May 2 (Bloomberg) -- U.S. Regulators may compel as many as 14 of the nation’s 19 largest banks to raise common equity based on financial stress tests due to be completed next week, said Paul Miller, an analyst at FBR Capital Markets Corp.

Miller, a former bank examiner, said his estimate assumes regulators will require banks to maintain tangible common equity, one of the most conservative measures of capital, equal to 4 percent of their risk-weighted assets over the next two years, to withstand losses in case the recession worsens. The tests, originally scheduled for release on May 4, are set to be disclosed after U.S. markets close on May 7, according to a government official who spoke on condition of anonymity.

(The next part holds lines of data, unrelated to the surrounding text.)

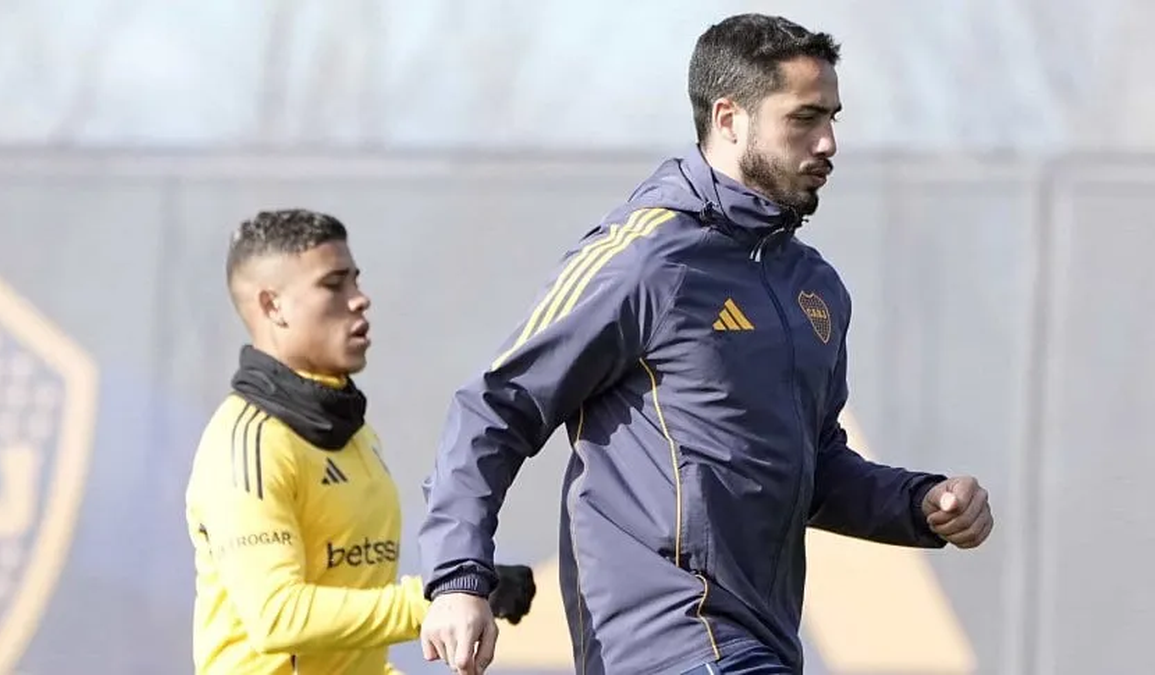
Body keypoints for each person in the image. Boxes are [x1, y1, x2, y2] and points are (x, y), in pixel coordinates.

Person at [415, 13, 994, 675]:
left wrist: (918, 504)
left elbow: (812, 469)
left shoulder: (814, 286)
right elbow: (496, 406)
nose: (829, 141)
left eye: (833, 117)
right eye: (804, 118)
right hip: (666, 641)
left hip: (761, 643)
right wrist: (457, 578)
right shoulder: (644, 260)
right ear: (729, 119)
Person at [184, 209, 536, 675]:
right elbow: (277, 617)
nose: (360, 299)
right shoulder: (248, 442)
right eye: (334, 285)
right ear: (273, 306)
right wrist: (442, 594)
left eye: (355, 280)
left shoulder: (352, 429)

Bank of America Corp., JPMorgan Chase & Co., Citigroup Inc. and the 16 other banks received preliminary results last week and have been debating the findings with regulators. Officials favor tangible common equity of about 4 percent of a bank’s assets and so-called Tier 1 capital worth about 6 percent, people familiar with the tests say. Tangible common equity, or TCE, is a gauge of financial strength that excludes intangibles such as trademarks that can’t be used to make payments. Tier 1 capital is a broader measure monitored by regulators.

“When you start talking about 4 percent on risk-weighted assets based on the stress test two years out, most banks will be required to raise more capital,” Miller said in an interview yesterday. “I believe it will be as high as 14.” He declined to name them.

Citigroup, which has already taken $45 billion in U.S. taxpayer funds to shore up its finances, may need to raise as much as $10 billion in new capital, the Wall Street Journal reported today, citing people familiar with the matter. Jon Diat, a spokesman for the New York-based bank, declined to comment.